Plant Structure-Function Relationships and Woody Tissue Respiration: Upscaling to Forests from Laser-Derived Measurements
Patrick Meir, Alexander Shenkin, Mathias Disney, Lucy Rowland, Yadvinder Malhi, Martin Herold and Antonio da Costa published a chapter: Plant Structure-Function Relationships and Woody Tissue Respiration: Upscaling to Forests from Laser-Derived Measurements, in: Tcherkez G., Ghashghaie J. (eds) Plant Respiration: Metabolic Fluxes and Carbon Balance. Advances in Photosynthesis and Respiration (Including Bioenergy and Related Processes), vol 43. Springer, Cham.
Land surface processes dominate the observed global signal of large inter-annual variability in the global carbon cycle , and this signal is itself dominated by responses of tropical forests to climatic variation and extremes.
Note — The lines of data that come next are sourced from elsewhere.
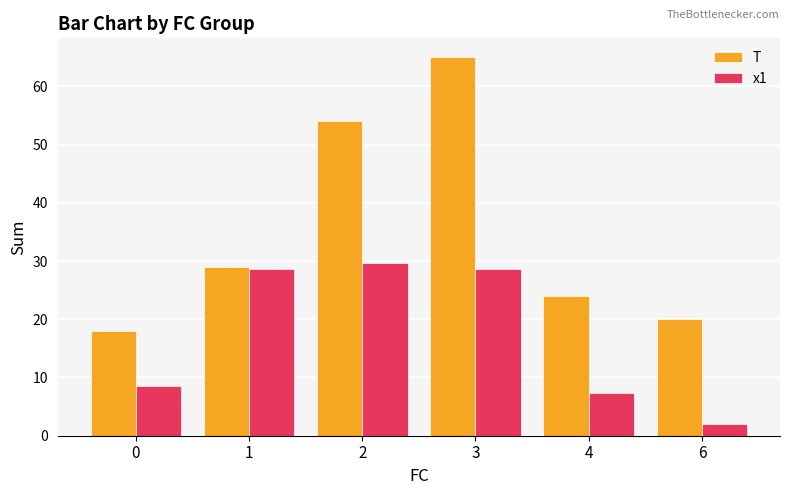

Are the bars grouped side by side (vs. stacked)?

Yes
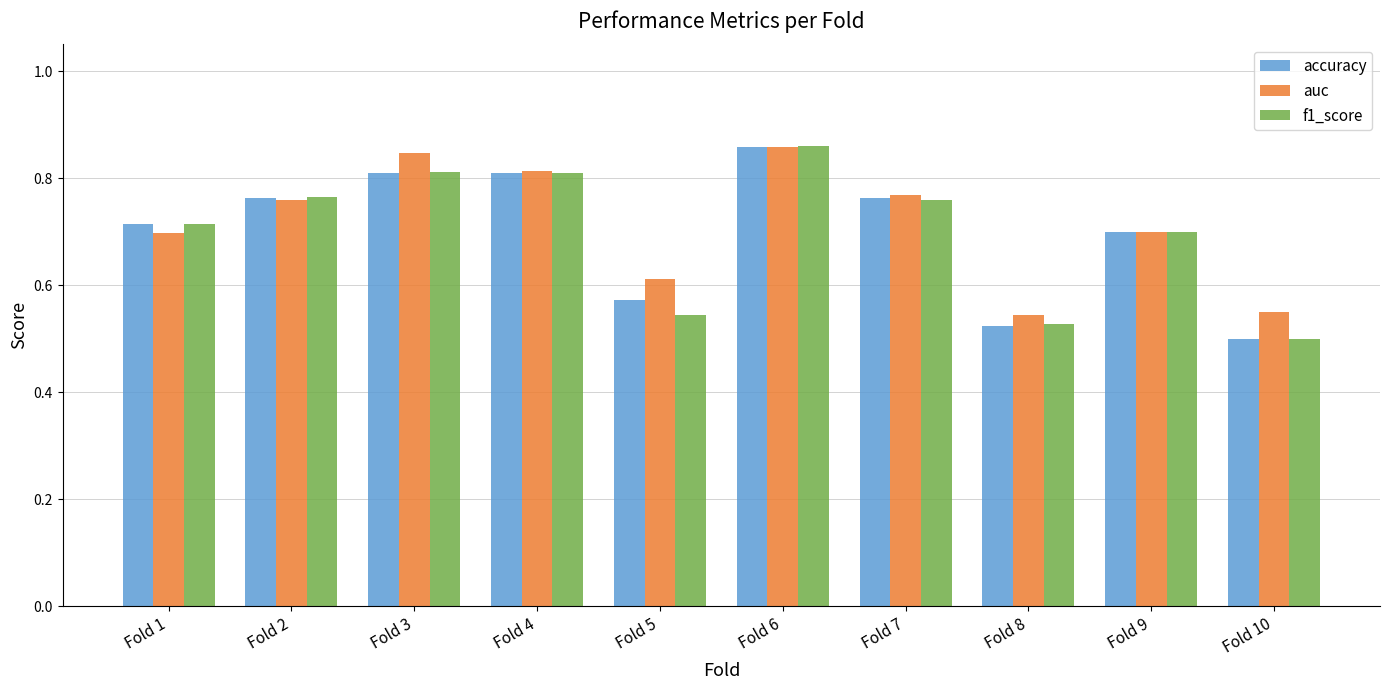

How many bars are there in total?

30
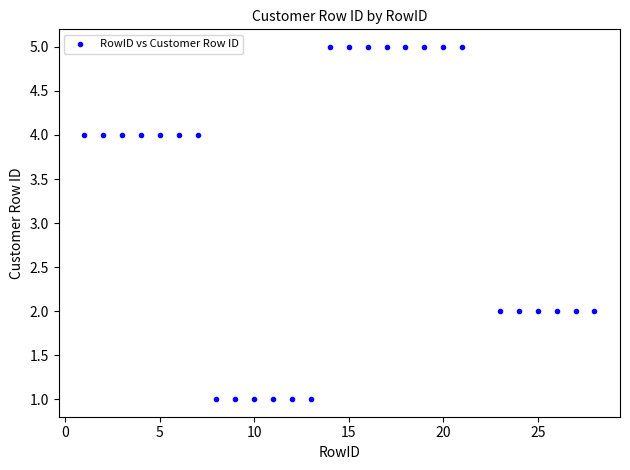

What is the range of Y values (max minus min)?

4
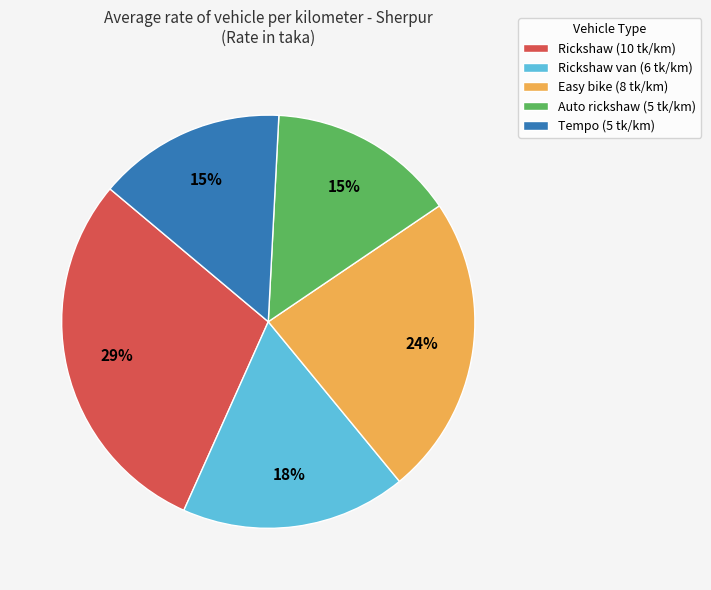

What is the ratio of the value at Auto rickshaw (5 tk/km) to the value at Easy bike (8 tk/km)?

0.6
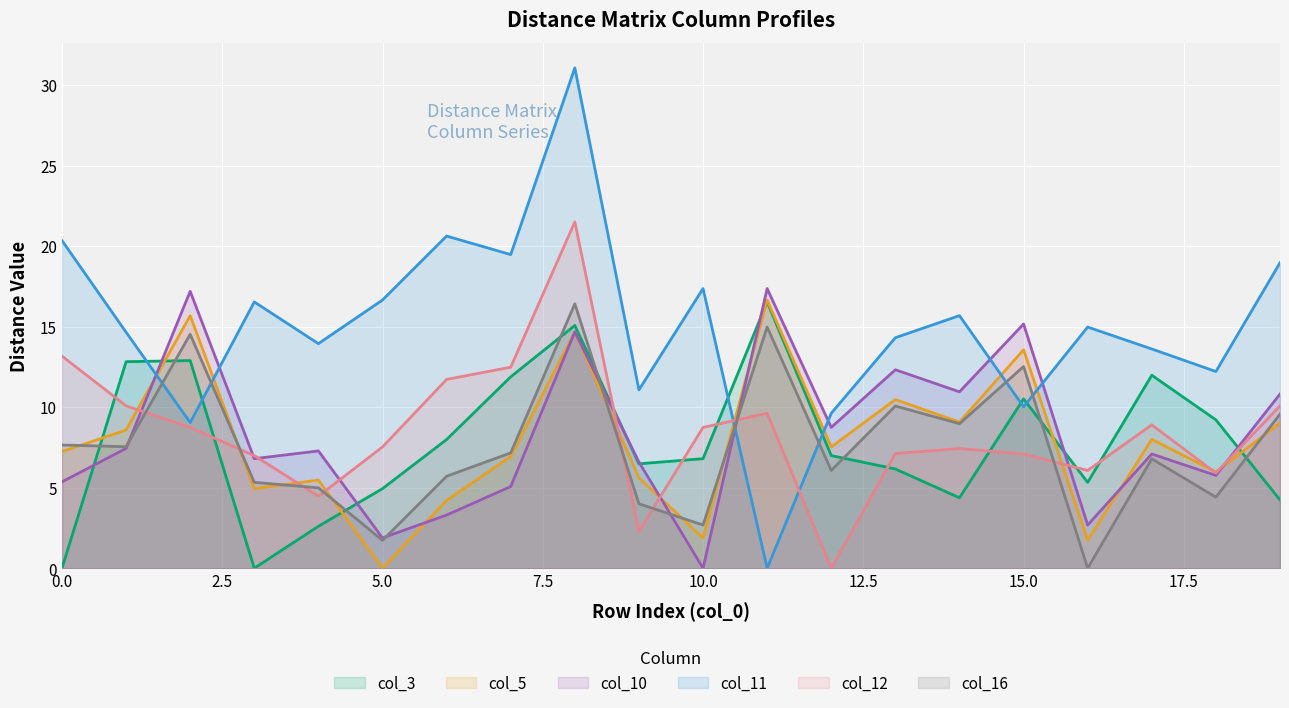

What is the highest value of the col_3 series?

16.5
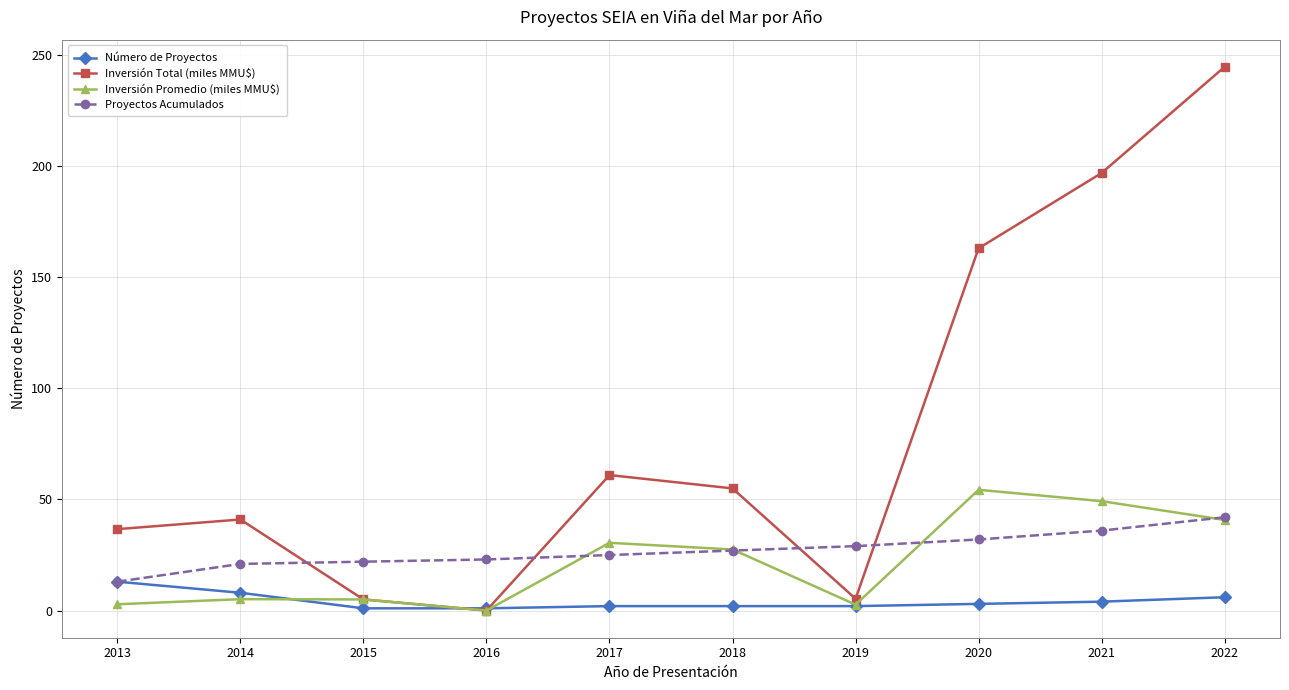

Which series has the largest total across all categories?

Inversión Total (miles MMU$)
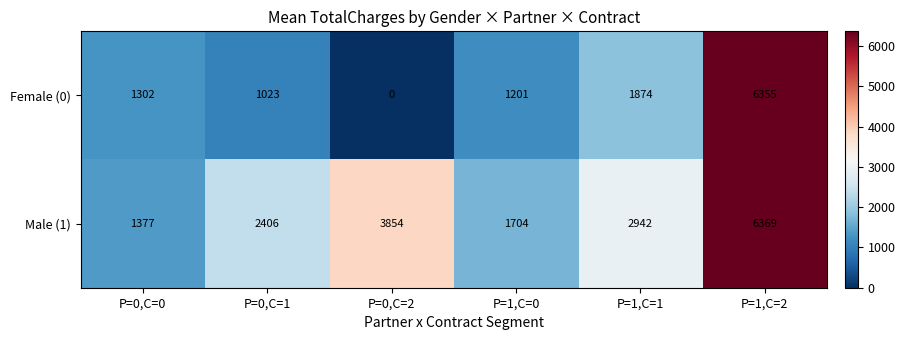

At P=0,C=0, list the series in order from largest to smallest.

Male (1), Female (0)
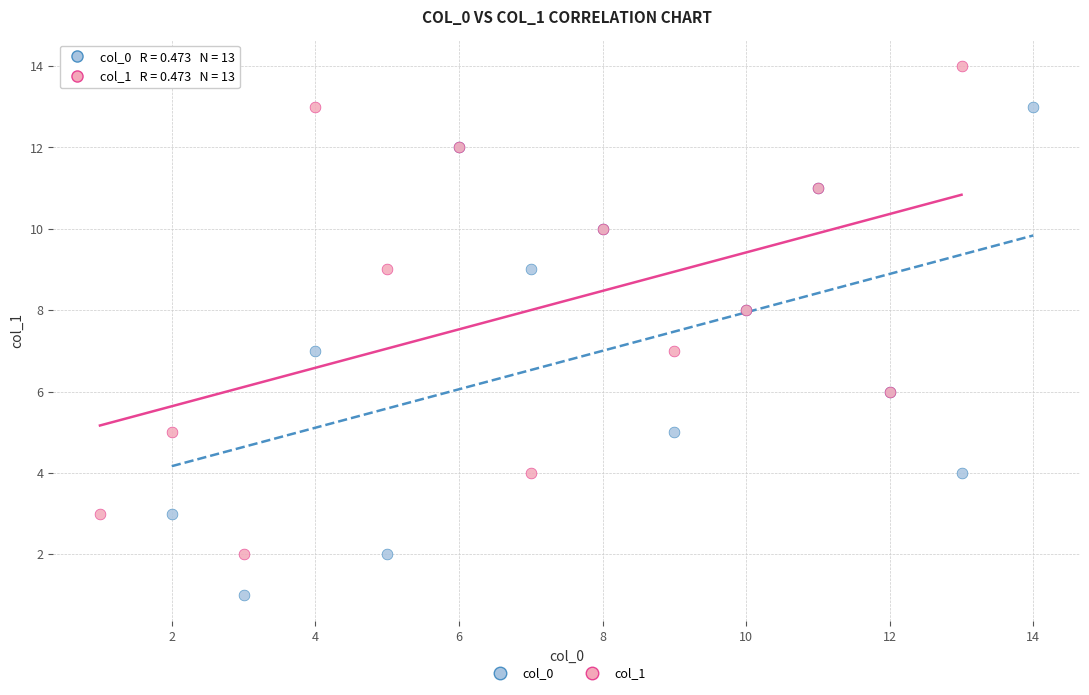

Which series contains the highest Y value?

col_1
However, our understanding of the functioning of these forests is poorly constrained, not least in terms of the size and climate-sensitivity of gross ecosystem respiratory CO2 emission. Woody tissue CO2 effluxes contribute substantially to gross ecosystem CO2 emissions, thereby influencing the net ecosystem exchange of carbon. Our ability to estimate this component of the forest respiration budget has been limited by our technical capacity to measure vegetation size and structure in sufficient detail and at sufficient scale. The outcome has been to leave large uncertainties in land-surface model performance and prediction. A key challenge in estimating woody tissue CO2 efflux for the ecosystem has been the scaling of measurements made with chambers from the level of an organ to the stand. Appropriate scalars such as woody tissue mass, surface area and volume all require accurate structural information on both size and pattern. For individual trees, pattern is dominated by branching structure and this fundamentally determines how trees partition resources to address the trade-offs inherent in the simultaneous maintenance of structural integrity and metabolism. The detailed structural information needed to address this challenge has until recently been extremely scarce because of the difficulty of acquiring it, even for a single large tree. Recent developments in terrestrial light detection and ranging (LiDAR) technology have made possible a step change in our ability to quantify and describe tree form for continuous forest, for example describing hundreds of adjacent trees at the hectare scale. Connecting this new capability with tree physiology and fundamental theories of plant structure and metabolism offers to change the way we understand plant functional biology and its variation with environment, biogeography and phylogeny.